NIST Launches Formal Standards Work for AI Agents

The National Institute of Standards and Technology launched a formal standards initiative for AI agents, covering three domains: interoperability, security, and identity. A Request for Information on agent security closed on March 9, 2026. This is the US government's first structured attempt to define how AI agents should be built, secured, and identified in production systems.

For practitioners, NIST standards carry weight that industry specifications do not. When NIST publishes a standard, it becomes the baseline that regulators, auditors, and procurement officers reference. Building to NIST standards is not optional for teams that want to sell to government, healthcare, finance, or any regulated sector.

What does the initiative cover?

Interoperability addresses how agents from different vendors communicate and collaborate. Today, agents built with different frameworks — LangGraph, CrewAI, Google ADK, custom implementations — cannot interact without custom integration code.

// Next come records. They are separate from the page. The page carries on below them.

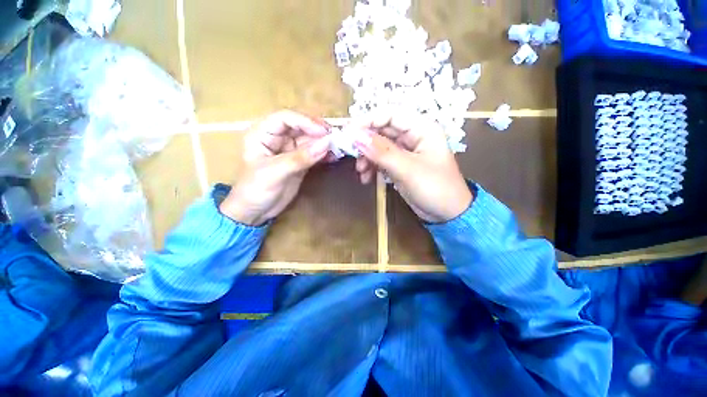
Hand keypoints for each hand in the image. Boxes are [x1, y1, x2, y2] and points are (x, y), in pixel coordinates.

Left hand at [219, 110, 330, 225]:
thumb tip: (326, 144)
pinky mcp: (299, 162)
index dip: (306, 121)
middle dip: (318, 131)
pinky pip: (314, 153)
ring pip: (310, 140)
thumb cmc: (255, 190)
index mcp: (263, 133)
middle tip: (336, 138)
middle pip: (301, 127)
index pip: (286, 118)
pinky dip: (324, 154)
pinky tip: (334, 156)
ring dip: (324, 143)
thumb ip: (300, 158)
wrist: (255, 212)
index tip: (324, 132)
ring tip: (339, 147)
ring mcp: (289, 150)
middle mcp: (277, 138)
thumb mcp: (275, 172)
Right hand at [349, 112, 472, 222]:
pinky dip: (372, 168)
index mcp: (421, 128)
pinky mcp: (399, 165)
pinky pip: (381, 161)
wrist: (447, 214)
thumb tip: (355, 136)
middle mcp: (412, 136)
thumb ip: (382, 152)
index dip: (368, 120)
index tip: (349, 132)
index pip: (390, 115)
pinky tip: (366, 179)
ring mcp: (405, 152)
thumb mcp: (408, 169)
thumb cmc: (435, 188)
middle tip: (351, 154)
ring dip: (367, 157)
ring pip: (379, 147)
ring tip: (361, 172)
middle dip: (365, 142)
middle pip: (382, 131)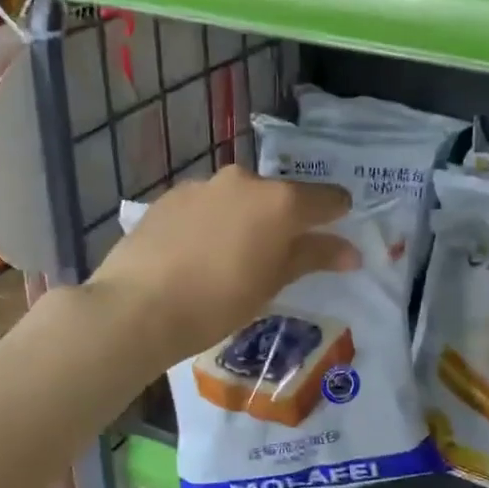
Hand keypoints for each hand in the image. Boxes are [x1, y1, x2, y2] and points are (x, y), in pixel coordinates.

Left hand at [89, 164, 357, 372]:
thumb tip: (351, 251)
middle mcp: (244, 181)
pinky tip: (197, 255)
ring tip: (230, 260)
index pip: (327, 198)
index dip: (337, 216)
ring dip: (245, 221)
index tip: (336, 239)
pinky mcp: (170, 196)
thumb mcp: (273, 283)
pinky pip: (206, 205)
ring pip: (239, 199)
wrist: (137, 306)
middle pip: (279, 196)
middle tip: (276, 259)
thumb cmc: (218, 301)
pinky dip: (212, 223)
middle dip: (284, 222)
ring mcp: (203, 184)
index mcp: (279, 200)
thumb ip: (314, 257)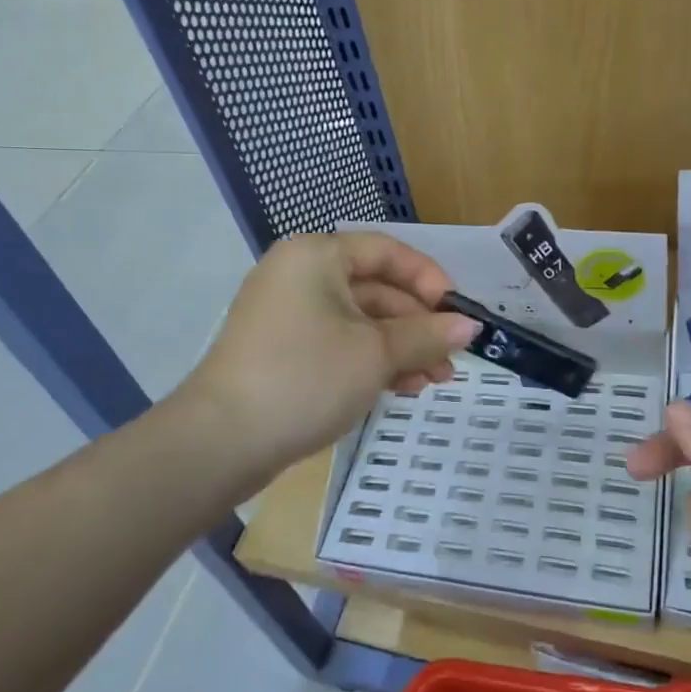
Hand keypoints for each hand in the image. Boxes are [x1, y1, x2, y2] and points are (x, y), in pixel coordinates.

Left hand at [176, 232, 478, 493]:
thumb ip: (427, 335)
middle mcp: (299, 275)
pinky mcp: (282, 352)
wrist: (221, 440)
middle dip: (418, 325)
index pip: (386, 251)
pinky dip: (371, 362)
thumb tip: (469, 326)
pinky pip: (338, 344)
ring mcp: (287, 315)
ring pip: (359, 322)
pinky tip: (402, 389)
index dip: (428, 278)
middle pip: (375, 289)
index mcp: (317, 256)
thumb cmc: (306, 377)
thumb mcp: (376, 354)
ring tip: (435, 382)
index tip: (457, 311)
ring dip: (400, 349)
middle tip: (452, 359)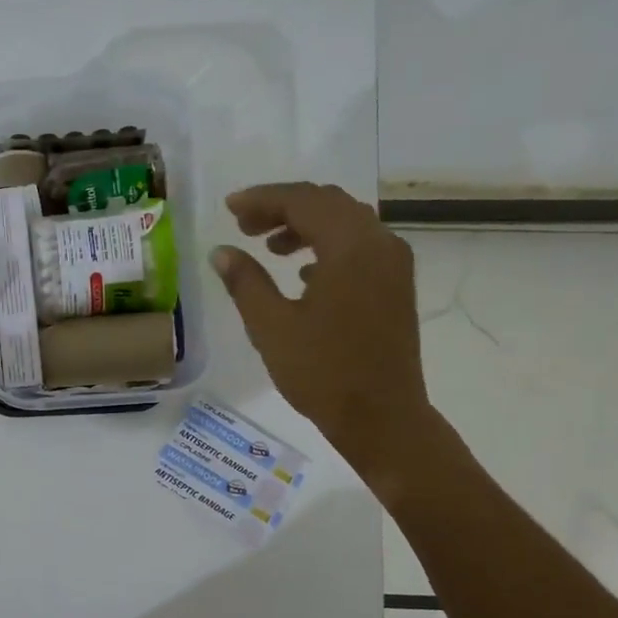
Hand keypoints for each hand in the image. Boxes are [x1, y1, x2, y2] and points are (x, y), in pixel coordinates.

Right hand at [210, 182, 436, 484]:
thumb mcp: (271, 327)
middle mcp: (379, 244)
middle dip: (283, 208)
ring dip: (306, 226)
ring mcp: (393, 265)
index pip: (303, 201)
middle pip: (328, 204)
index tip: (229, 208)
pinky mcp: (396, 286)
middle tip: (244, 226)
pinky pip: (359, 247)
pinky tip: (302, 274)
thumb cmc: (322, 373)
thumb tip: (222, 251)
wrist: (382, 418)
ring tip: (269, 248)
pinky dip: (327, 247)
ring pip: (346, 223)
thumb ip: (245, 282)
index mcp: (350, 247)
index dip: (262, 199)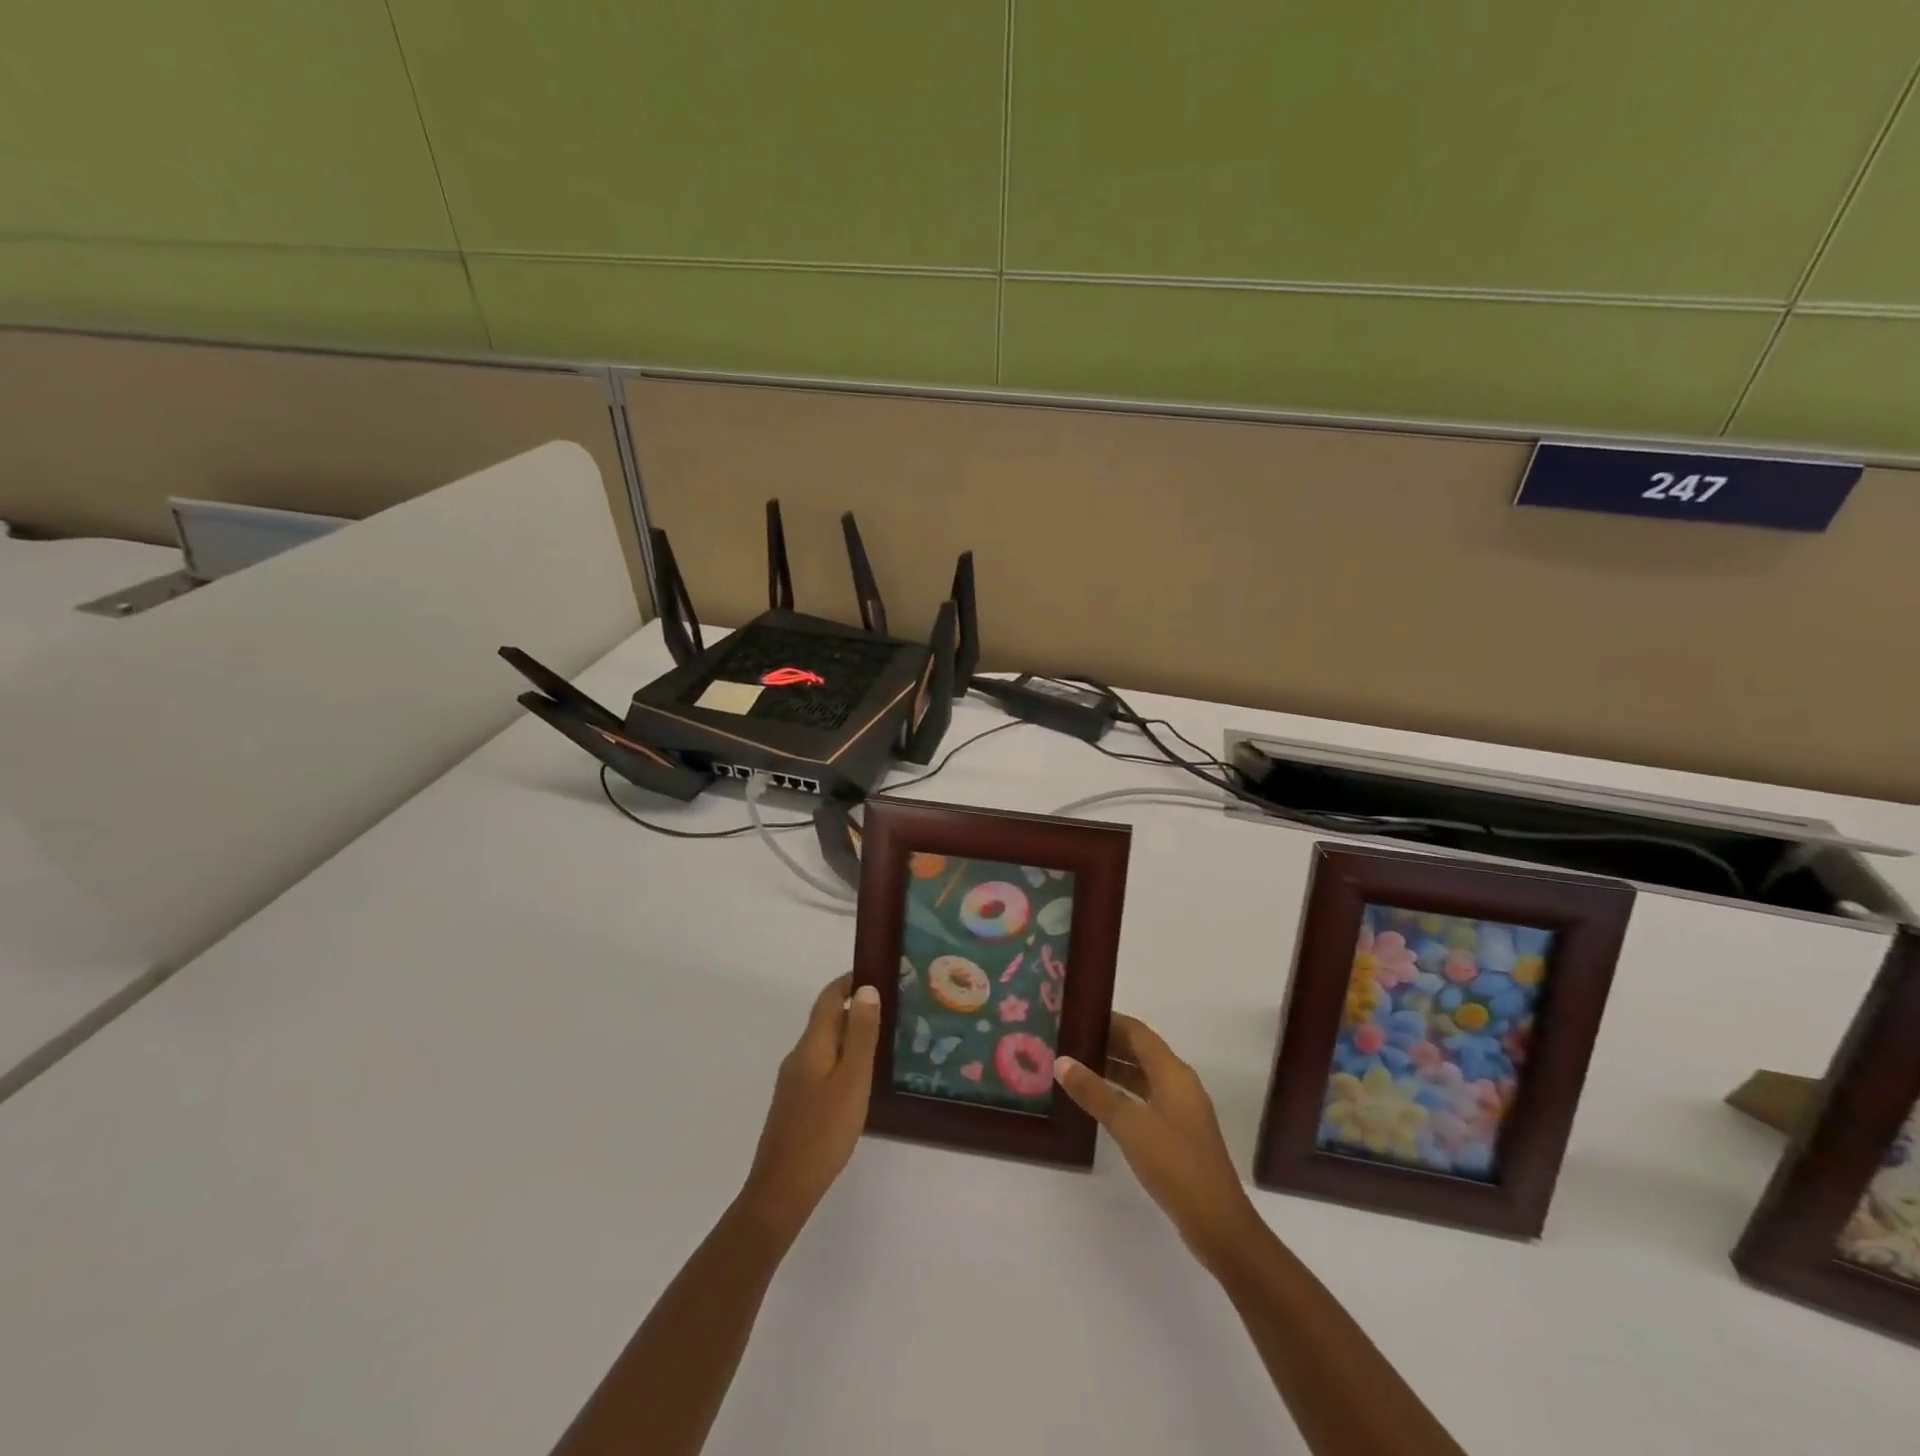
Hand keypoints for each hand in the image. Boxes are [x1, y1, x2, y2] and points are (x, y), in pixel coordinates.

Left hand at [740, 973, 880, 1240]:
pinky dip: (842, 1059)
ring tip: (883, 1041)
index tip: (877, 972)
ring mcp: (794, 1081)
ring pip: (824, 1045)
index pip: (828, 998)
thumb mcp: (852, 1080)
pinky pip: (822, 1066)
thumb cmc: (823, 1131)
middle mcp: (798, 1056)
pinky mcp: (796, 1104)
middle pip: (826, 1020)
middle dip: (855, 1008)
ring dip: (850, 1035)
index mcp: (811, 1045)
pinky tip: (860, 1079)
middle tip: (892, 1009)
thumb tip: (866, 989)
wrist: (782, 1190)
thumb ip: (860, 1035)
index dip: (849, 981)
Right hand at [1056, 1013, 1263, 1269]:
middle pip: (1141, 1051)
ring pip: (1143, 1076)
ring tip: (1077, 1067)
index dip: (1109, 1020)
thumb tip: (1061, 1061)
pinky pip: (1146, 1098)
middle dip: (1108, 1043)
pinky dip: (1123, 1093)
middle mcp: (1179, 1083)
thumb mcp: (1129, 1124)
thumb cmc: (1174, 1163)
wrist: (1217, 1222)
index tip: (1077, 1014)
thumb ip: (1094, 1092)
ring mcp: (1181, 1109)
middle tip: (1070, 1039)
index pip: (1137, 1032)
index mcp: (1173, 1072)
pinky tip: (1100, 1103)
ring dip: (1114, 1069)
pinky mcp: (1178, 1132)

NIST aims to define standard protocols for agent-to-agent communication, state sharing, and task handoff.

The practical problem is real. An organisation using OpenAI agents for customer service and Anthropic agents for internal analysis cannot easily have those agents collaborate on a task that spans both domains. Standard interoperability protocols would allow multi-vendor agent deployments without custom glue code.

Security covers the attack surface that AI agents introduce. Unlike traditional software, agents make autonomous decisions, access external tools, and interact with other systems in ways that are not fully deterministic. The security standards will address threat models specific to agents: prompt injection, tool misuse, privilege escalation through multi-step reasoning, data exfiltration via agent communication channels, and supply chain attacks through compromised tools or plugins.

The RFI that closed March 9 asked the industry to identify the most critical agent security risks and propose evaluation methodologies. The responses will shape the standard's priorities.

Identity tackles a question that enterprise deployments increasingly face: how do you identify and authenticate an AI agent? When an agent accesses a database, sends an email, or modifies a document, the system needs to know which agent took the action, on whose behalf, and with what authority.

Current approaches are ad hoc — agents use service accounts, API keys, or inherit the credentials of whoever launched them. NIST is working toward a framework where agents have their own identity credentials, subject to the same governance as human user identities.

Why does this matter now?

The timing corresponds to agent deployment reaching production scale. When agents were research prototypes, standards were premature. Now that companies like Uber, Intuit, and State Farm are deploying agent workforces and platforms like OpenAI's Frontier provide enterprise management layers, the absence of standards creates real problems.

Without interoperability standards, organisations are locked into single-vendor agent ecosystems. Without security standards, every deployment invents its own threat model and defence strategy. Without identity standards, audit trails are incomplete and access control is informal.

The EU AI Act already requires risk assessments and documentation for high-risk AI systems. NIST standards will provide the concrete technical requirements that translate regulatory obligations into engineering specifications.

What should teams building agents do now?

Four practical steps:

Track the working groups. NIST publishes draft standards for public comment before finalisation. Participating in the comment process lets you influence the standards rather than simply comply with them. The NIST AI agent standards page lists upcoming workshops and comment periods.

Audit your agent identity model. If your agents use shared service accounts or inherit user credentials, you have an identity gap that NIST standards will likely flag. Start designing agent-specific identity and credential management now, before the standards force a retrofit.

Document your agent security model. Write down how your agents are secured against the known threat vectors: prompt injection, tool misuse, data exfiltration, privilege escalation. If you cannot document it, you cannot comply with a standard that requires it.

Design for interoperability. Even if you are building on a single framework today, use clean interfaces between agents and external systems. When interoperability standards arrive, the teams with well-defined agent communication interfaces will adapt quickly. The teams with tightly coupled agent-to-agent integrations will face a rewrite.

NIST standards typically take 12-18 months from initiative launch to published standard. That window is the time to get your agent infrastructure into shape. Building to the eventual standard is cheaper than retrofitting after it is published.